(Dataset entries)
####################
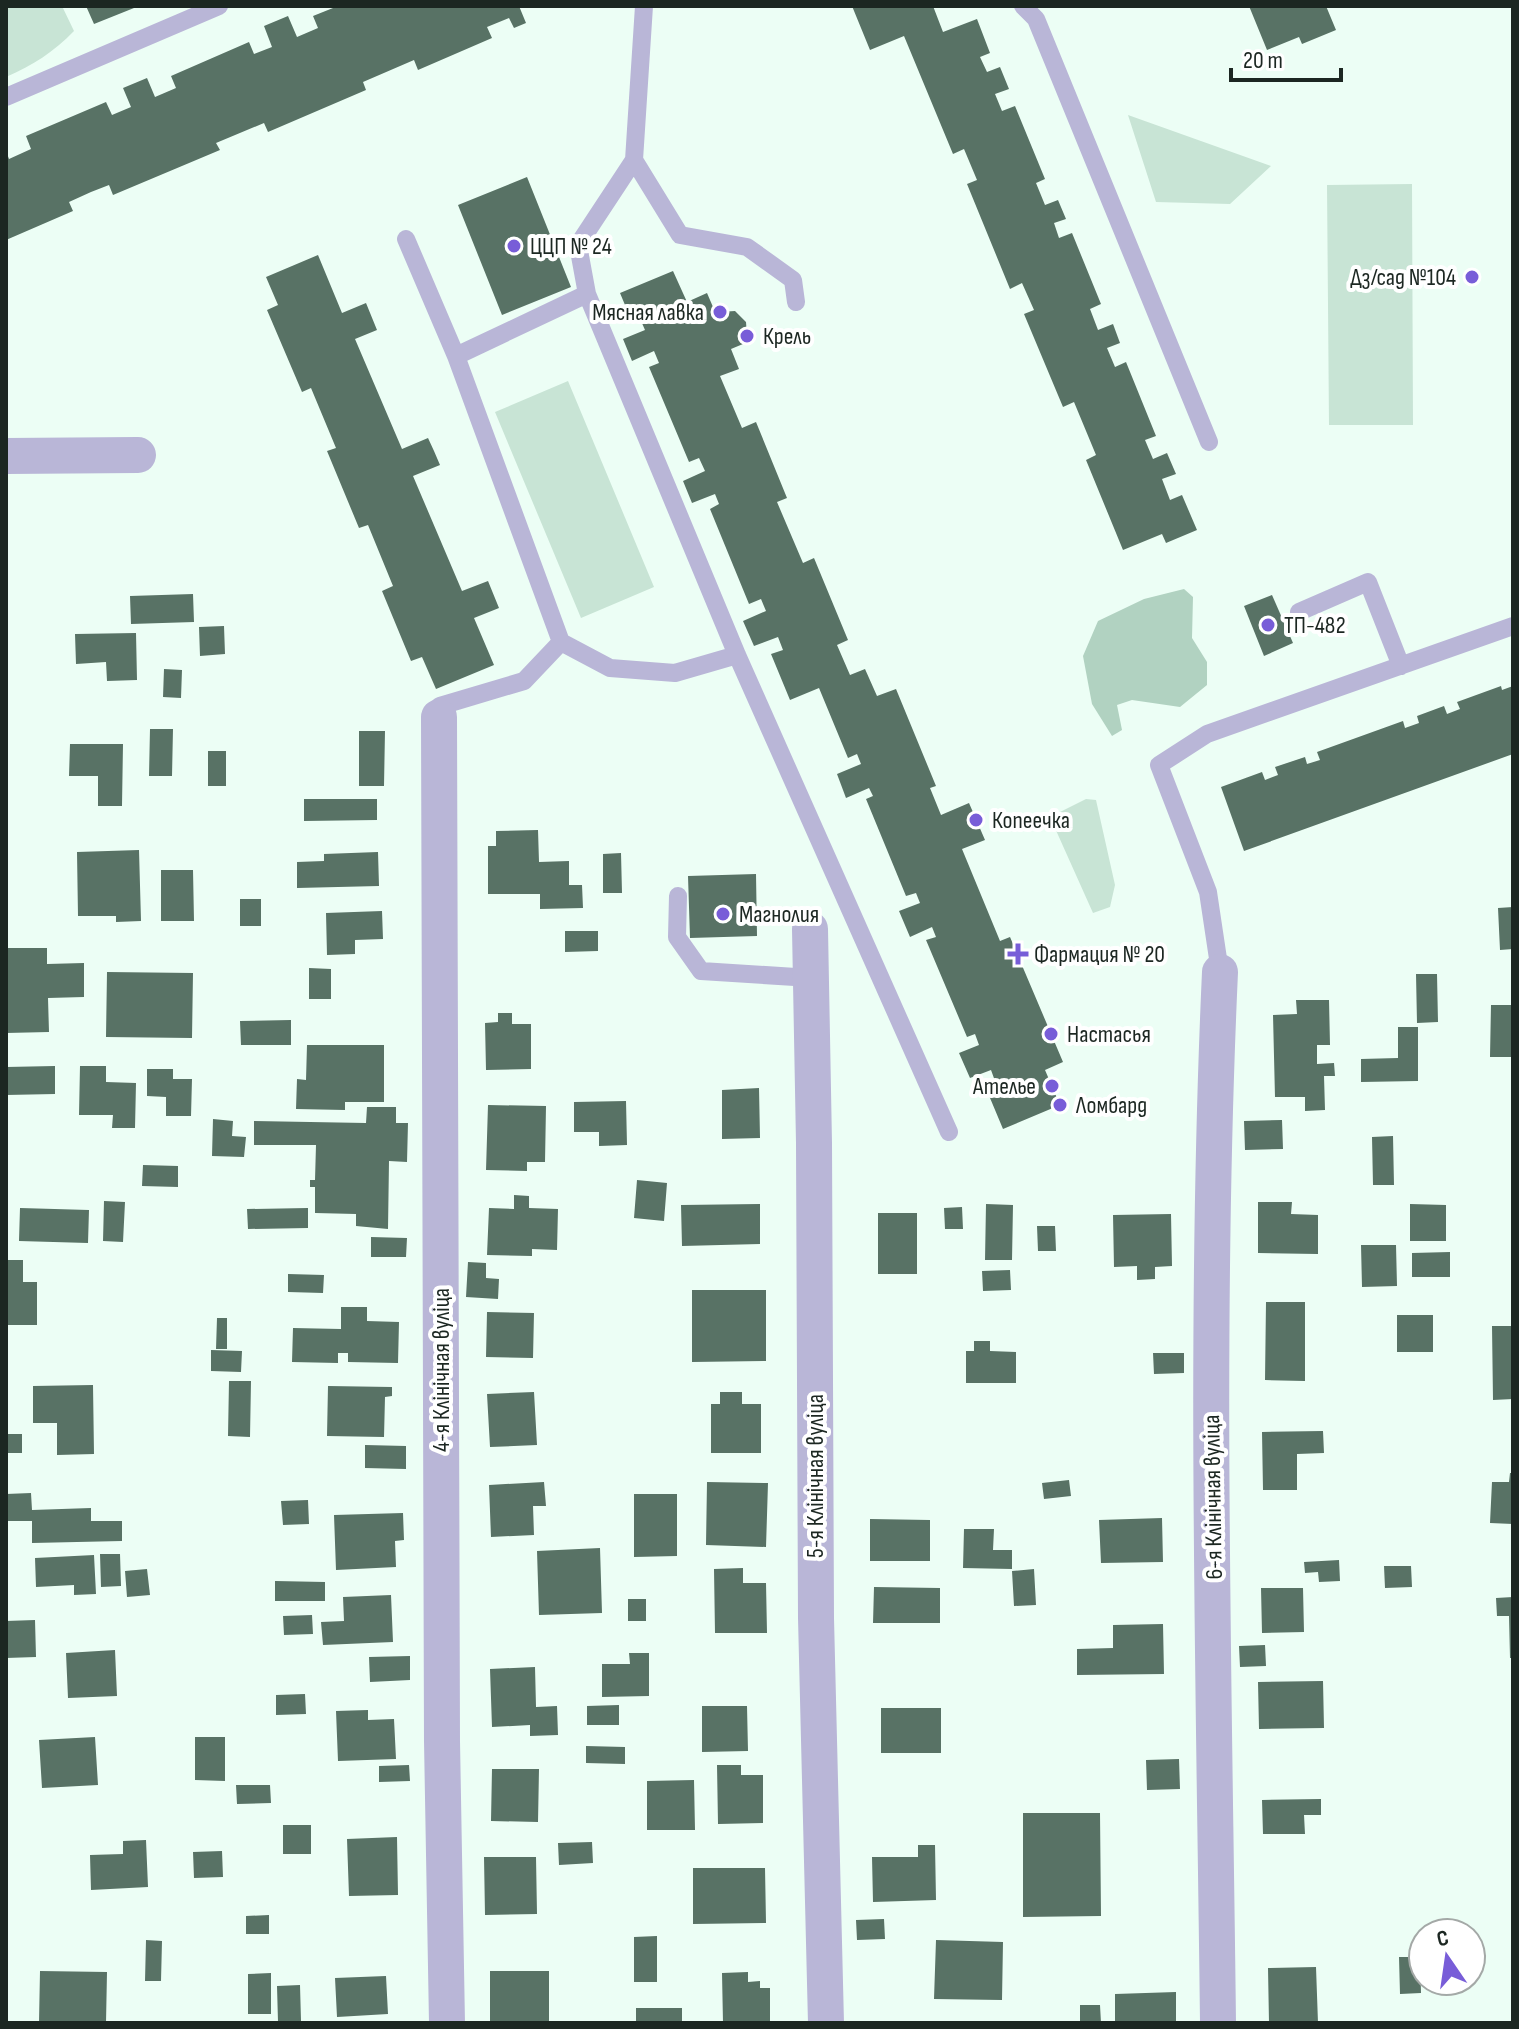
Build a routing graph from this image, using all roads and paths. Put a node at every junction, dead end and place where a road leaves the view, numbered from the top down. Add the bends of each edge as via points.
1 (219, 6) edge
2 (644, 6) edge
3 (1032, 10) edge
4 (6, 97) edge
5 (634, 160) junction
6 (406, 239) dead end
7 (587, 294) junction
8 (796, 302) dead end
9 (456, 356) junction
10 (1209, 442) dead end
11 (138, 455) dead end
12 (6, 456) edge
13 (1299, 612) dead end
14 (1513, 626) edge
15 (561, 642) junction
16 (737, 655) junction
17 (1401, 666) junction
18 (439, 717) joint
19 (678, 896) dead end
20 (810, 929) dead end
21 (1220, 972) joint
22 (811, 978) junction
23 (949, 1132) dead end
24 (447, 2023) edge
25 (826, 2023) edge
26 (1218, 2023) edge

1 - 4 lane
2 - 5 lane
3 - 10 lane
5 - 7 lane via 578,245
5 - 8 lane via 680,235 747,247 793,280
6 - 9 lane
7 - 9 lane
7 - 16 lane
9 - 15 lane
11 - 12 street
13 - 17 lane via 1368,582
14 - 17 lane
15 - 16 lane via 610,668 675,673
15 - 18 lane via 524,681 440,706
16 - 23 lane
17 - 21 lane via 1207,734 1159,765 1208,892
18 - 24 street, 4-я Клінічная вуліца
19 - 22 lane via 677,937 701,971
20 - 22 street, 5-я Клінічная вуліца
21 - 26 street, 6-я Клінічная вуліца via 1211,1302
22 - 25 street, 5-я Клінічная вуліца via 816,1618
####################
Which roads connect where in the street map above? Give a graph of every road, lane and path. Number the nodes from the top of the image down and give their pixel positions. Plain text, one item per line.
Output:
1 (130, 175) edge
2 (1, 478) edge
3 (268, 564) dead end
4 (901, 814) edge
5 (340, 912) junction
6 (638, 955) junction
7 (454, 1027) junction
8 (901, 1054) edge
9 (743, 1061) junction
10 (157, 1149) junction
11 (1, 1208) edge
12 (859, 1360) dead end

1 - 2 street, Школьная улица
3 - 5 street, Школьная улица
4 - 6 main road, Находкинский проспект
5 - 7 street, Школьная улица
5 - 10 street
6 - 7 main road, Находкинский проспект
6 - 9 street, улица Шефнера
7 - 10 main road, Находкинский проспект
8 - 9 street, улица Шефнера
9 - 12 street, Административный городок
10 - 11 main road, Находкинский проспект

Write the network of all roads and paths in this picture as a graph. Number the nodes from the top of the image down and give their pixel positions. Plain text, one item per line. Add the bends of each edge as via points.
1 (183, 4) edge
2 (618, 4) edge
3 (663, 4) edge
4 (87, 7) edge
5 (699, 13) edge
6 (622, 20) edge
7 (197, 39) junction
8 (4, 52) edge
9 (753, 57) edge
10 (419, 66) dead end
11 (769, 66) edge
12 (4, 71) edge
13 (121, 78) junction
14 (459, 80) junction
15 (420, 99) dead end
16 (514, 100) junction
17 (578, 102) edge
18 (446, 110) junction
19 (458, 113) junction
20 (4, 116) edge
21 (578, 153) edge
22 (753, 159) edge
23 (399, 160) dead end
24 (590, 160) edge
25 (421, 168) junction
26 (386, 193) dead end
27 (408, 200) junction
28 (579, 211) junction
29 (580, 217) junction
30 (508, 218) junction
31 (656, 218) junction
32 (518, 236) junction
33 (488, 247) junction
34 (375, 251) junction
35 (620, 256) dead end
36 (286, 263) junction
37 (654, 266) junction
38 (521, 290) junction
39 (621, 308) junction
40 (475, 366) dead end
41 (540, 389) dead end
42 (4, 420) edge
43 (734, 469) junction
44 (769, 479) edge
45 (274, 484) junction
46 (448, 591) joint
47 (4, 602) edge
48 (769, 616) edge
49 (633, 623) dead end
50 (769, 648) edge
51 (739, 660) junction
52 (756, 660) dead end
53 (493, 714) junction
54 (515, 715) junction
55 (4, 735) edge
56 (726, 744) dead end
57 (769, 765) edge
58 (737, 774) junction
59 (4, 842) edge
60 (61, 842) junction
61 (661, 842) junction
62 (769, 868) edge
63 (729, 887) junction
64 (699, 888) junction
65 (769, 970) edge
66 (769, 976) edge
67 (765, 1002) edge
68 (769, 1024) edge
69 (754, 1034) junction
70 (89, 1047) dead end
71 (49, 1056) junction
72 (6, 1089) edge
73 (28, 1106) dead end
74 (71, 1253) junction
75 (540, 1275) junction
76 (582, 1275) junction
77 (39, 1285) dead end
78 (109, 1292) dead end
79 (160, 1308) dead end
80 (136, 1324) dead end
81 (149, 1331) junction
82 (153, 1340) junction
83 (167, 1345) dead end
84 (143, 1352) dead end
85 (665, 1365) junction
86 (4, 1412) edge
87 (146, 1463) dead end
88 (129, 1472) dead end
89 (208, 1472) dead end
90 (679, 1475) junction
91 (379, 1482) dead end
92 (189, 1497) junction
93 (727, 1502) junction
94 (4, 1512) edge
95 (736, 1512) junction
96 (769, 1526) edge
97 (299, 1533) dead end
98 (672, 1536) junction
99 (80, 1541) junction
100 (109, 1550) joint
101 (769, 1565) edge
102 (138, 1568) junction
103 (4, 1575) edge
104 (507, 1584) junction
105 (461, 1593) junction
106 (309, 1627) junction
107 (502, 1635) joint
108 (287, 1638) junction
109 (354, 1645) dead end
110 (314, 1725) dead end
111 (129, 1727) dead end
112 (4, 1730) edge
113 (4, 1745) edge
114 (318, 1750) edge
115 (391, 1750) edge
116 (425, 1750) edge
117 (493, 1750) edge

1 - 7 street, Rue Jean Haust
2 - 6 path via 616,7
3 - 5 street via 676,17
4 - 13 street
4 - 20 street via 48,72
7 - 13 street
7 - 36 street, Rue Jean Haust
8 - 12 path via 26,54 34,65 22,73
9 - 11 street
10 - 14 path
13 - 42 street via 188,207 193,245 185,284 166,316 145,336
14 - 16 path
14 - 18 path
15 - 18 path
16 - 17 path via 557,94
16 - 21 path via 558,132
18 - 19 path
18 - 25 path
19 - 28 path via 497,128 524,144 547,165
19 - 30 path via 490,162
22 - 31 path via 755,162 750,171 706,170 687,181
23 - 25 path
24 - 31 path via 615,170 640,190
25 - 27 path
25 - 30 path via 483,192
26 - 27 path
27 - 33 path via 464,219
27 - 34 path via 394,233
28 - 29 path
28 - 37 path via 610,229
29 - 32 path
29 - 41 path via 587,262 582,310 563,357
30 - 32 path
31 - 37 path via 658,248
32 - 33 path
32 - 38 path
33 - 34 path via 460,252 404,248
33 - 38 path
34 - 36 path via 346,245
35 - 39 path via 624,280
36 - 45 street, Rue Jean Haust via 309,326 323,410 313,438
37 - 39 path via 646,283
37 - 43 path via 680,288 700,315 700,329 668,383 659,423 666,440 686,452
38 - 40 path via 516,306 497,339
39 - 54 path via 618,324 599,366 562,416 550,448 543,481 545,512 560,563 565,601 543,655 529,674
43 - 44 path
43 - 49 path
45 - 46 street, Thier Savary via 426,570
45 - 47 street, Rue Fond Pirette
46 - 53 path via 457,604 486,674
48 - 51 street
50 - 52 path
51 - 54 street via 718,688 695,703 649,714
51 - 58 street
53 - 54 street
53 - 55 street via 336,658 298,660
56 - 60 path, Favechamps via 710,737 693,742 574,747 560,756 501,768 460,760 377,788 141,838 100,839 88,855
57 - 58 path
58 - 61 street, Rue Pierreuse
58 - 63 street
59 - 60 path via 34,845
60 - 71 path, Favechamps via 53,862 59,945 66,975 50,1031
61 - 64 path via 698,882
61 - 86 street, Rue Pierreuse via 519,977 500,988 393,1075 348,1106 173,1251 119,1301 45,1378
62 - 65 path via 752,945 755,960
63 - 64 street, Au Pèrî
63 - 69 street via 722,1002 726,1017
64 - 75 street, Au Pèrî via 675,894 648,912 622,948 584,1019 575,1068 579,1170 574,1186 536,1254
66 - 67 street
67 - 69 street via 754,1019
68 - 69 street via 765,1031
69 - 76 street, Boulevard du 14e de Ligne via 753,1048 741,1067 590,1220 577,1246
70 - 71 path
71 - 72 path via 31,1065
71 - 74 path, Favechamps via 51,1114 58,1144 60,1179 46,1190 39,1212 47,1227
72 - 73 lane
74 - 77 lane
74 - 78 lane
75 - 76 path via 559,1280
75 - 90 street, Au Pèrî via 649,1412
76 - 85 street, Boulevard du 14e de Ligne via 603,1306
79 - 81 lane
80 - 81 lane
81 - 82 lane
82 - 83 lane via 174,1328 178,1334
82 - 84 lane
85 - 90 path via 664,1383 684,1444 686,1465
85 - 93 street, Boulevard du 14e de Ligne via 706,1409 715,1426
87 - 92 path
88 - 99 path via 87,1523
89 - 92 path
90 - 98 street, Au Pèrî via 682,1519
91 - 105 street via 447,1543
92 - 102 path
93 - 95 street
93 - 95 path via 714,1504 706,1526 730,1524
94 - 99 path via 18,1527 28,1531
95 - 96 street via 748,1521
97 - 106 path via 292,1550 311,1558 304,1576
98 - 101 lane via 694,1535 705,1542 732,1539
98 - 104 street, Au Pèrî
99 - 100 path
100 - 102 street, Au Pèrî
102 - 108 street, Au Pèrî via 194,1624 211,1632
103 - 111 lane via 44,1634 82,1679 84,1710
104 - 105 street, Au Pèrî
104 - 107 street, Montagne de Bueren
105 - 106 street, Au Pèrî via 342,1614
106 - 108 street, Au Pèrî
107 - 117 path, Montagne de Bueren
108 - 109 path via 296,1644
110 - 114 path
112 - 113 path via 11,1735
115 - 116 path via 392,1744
####################
Every line in the records above with "Школьная" in it adds one to the count; give that count and nothing else.

(Solution to the problem)
3